Seguro encourage l'investissement de l'État et la confiance locale pour les territoires intérieurs du Portugal
Le président António José Seguro s'est rendu à Vila Nova de Cerveira dimanche, appelant le gouvernement central à allouer des fonds, de l'attention et une confiance administrative aux municipalités frontalières confrontées à un déclin démographique.
Appel pour l'investissement intérieur
Le président de la République António José Seguro s'est rendu dans la municipalité de Vila Nova de Cerveira, située dans le district nord de Viana do Castelo, le dimanche 23 août 2026. Prononçant un discours à la mairie locale, le chef de l'État a directement appelé le gouvernement central à accorder plus d'attention et de financement aux territoires intérieurs et aux régions frontalières du Portugal au nom d'un pays cohésif. Seguro a déclaré que la véritable cohésion territoriale ne se mesure pas au poids politique ou financier des capitales, mais à la capacité des communautés régionales à rester dynamiques, à se réinventer et à soutenir les populations locales.
Un pays cohésif ne se mesure pas à la force de ses capitales, mais à la vitalité de ses territoires. Et le Portugal a besoin de communautés qui résistent, qui se réinventent, qui attirent ceux qui viennent de l'extérieur et ne laissent pas partir ceux qui veulent rester.
Défis démographiques et gouvernance locale
Le président a centré son évaluation sur trois difficultés structurelles persistantes affectant les territoires intérieurs et la zone frontalière, connue localement sous le nom de raia : le dépeuplement continu, un profil démographique vieillissant et l'éloignement physique des centres de décision nationaux. Pour contrer ces déséquilibres systémiques, Seguro a affirmé que l'État central doit fournir une réponse en trois parties comprenant un investissement public soutenu, une attention politique ciblée et une confiance accrue dans les autorités municipales sur l'ensemble du territoire.
Seguro a maintenu que les conseils locaux sont particulièrement qualifiés pour gérer le développement local et les besoins publics, arguant que les dirigeants municipaux connaissent leurs habitants et leurs besoins spécifiques mieux que quiconque. Il a rejeté le postulat selon lequel une petite population résidente restreint la vision civique ou la croissance locale, soulignant qu'être petit en population ne signifie pas être petit en ambition, et a pointé Vila Nova de Cerveira comme un exemple d'ambition municipale.
Identité culturelle à la frontière nord
La visite présidentielle a eu lieu pendant la Biennale internationale d'art de la ville, une exposition culturelle établie organisée dans la municipalité. Seguro a observé que Vila Nova de Cerveira possède un avantage que peu de conseils portugais ont, car elle comprend son caractère distinct, se définissant simultanément comme une forteresse médiévale et un centre d'expression artistique. Il a établi un lien entre l'héritage médiéval du château de pierre du roi Dinis et la liberté créative trouvée dans les toiles et sculptures présentées à la Biennale.

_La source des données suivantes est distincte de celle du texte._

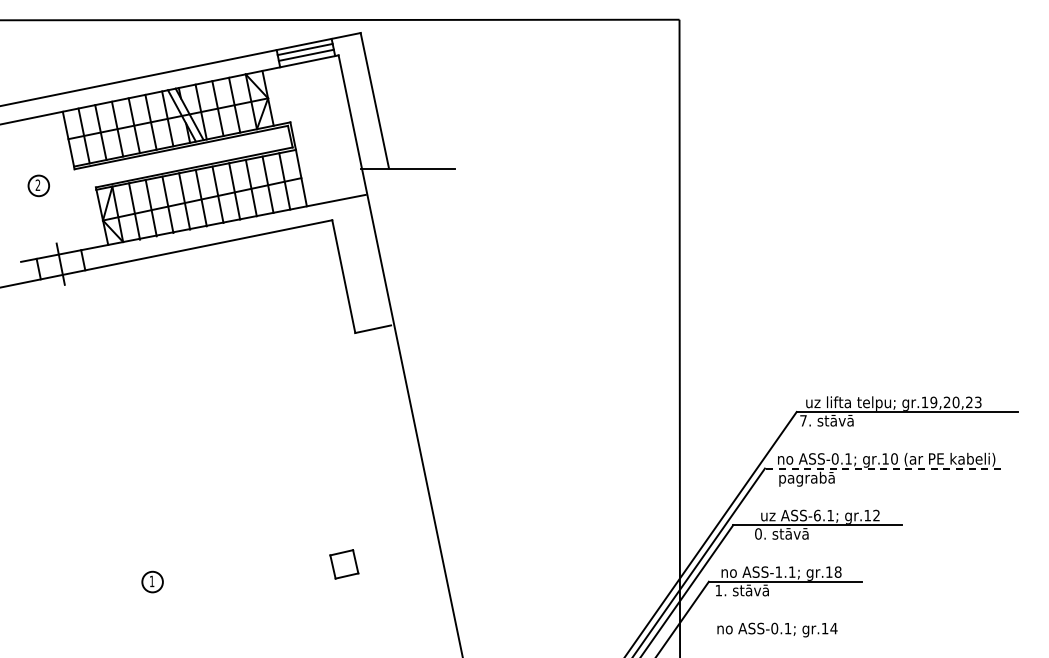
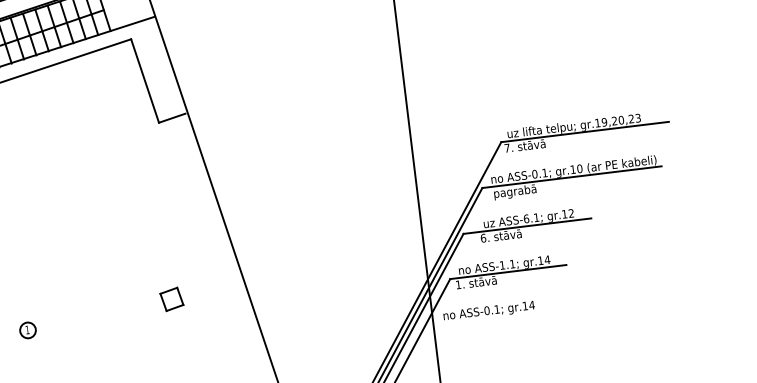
line: (882, 468) -> (571, 177), dashed -> solid
text: (758, 533) -> (483, 237), 0. -> 6.
text: (837, 571) -> (546, 259), gr.18 -> gr.14
text: (777, 629) -> (489, 311), moved

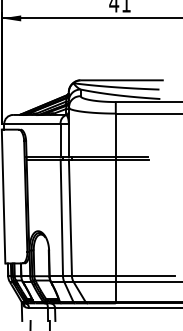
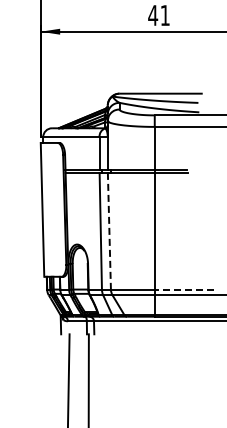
line: (70, 218) -> (109, 231), solid -> dashed
line: (145, 276) -> (184, 289), solid -> dashed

Elle se connaît comme château et elle se connaît comme art. Elle se connaît comme frontière et elle se connaît comme pont. Et cette double identité entre la pierre du château du roi Dinis et la liberté des toiles et sculptures de la Biennale fait de cette municipalité un lieu unique sur la carte du Portugal. Puisse-t-elle continuer à mériter cette double vocation, comme gardienne de la frontière qui unit et non de la frontière qui sépare.
Seguro a conclu ses remarques en soulignant que cette double identité positionne la municipalité comme un lieu unique à travers le pays. Il a noté que les municipalités frontalières doivent continuer à remplir leur vocation de gardiennes d'une frontière qui rassemble les gens plutôt que de les diviser, en veillant à ce que les communautés intérieures puissent continuer à attirer de nouveaux arrivants de l'extérieur tout en empêchant les résidents existants qui souhaitent rester de partir.